Due to the lack of import payments and persistent healthy dollar inflows, the rupee is expected to continue its upward trend over the next week. Traders said the rupee is on track to report more gains compared to the dollar, as the greenback supply outperforms demand by an enormous margin.
The strong position of foreign exchange reserves, some steps taken by the central bank, the selling by exporters of forward dollars and the rise in remittances due to Roshan Digital Accounts continue to help local currencies. It is also likely that the dropping trend in oil prices in the coming days will be optimistic for the local currency.
In the near-term, most traders see 158.10 as the main support for the pair. Some traders predict, that the local unit will benefit more, trading at the level of 157 by the end of the month.
However, this year’s expected outflows of about $2 billion and the fear of a rise in coronavirus infections pose a danger to the economic recovery as well as to the outlook of the rupee.
In the interbank foreign exchange market, the rupee continued its winning streak against the dollar, closing the week at 159.09.
During the outgoing week, the currency rose 0.6 percent, or Re1.02, against the greenback. Since September 29, the rupee has consistently earned by about 20 paisas on a regular basis.
The rupee is currently undervalued in accordance with the suggested methodology of the Real Effective Exchange Rate (REER) of the International Monetary Fund. This was noted in August at 91. There are a variety of factors that have contributed to the rupee’s appreciation in recent days, analysts said.
Amid the increase in the country’s forex reserves, the State Bank of Pakistan (SBP) is not selling dollars to finance the domestic currency.
The swap book of the SBP has strengthened, earning around $900 million in forward legs month on month. Banks’ foreign currency borrowing remains uninterrupted, which is clear from the fact that their net open positions have not worsened.
Turnaround times for major import payments have decreased, enabling the central bank to hedge 50% of credit-based payment letters.
Pakistan’s foreign exchange reserves rose to $19.353 billion during the week ended October 29 from $19.296 billion a week ago.

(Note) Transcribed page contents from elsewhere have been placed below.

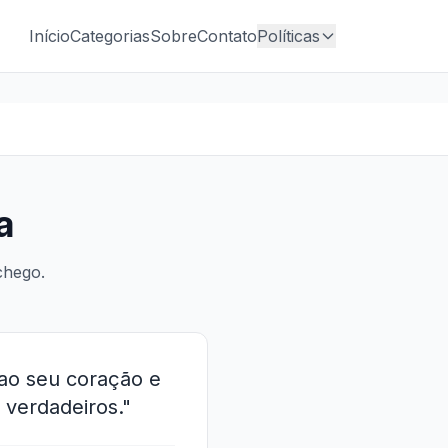
Início
Categorias
Sobre
Contato
Políticas
a
chego.
 ao seu coração e
 verdadeiros."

The foreign exchange reserves held by the State Bank of Pakistan increased $61 million to $12.182 billion.
The increase in the foreign exchange inflows from the international financial institutions and rollover of Pakistan’s $4 billion deposit loan obtained from Saudi Arabia and the United Arab Emirates for another year to avoid forex decline helped lift sentiment in the market.
The rise in foreign exchange inflows from international financial institutions and the rollover of a $4 billion deposit loan from Pakistan obtained for another year from Saudi Arabia and the United Arab Emirates to prevent a fall in the forex helped improve market sentiment.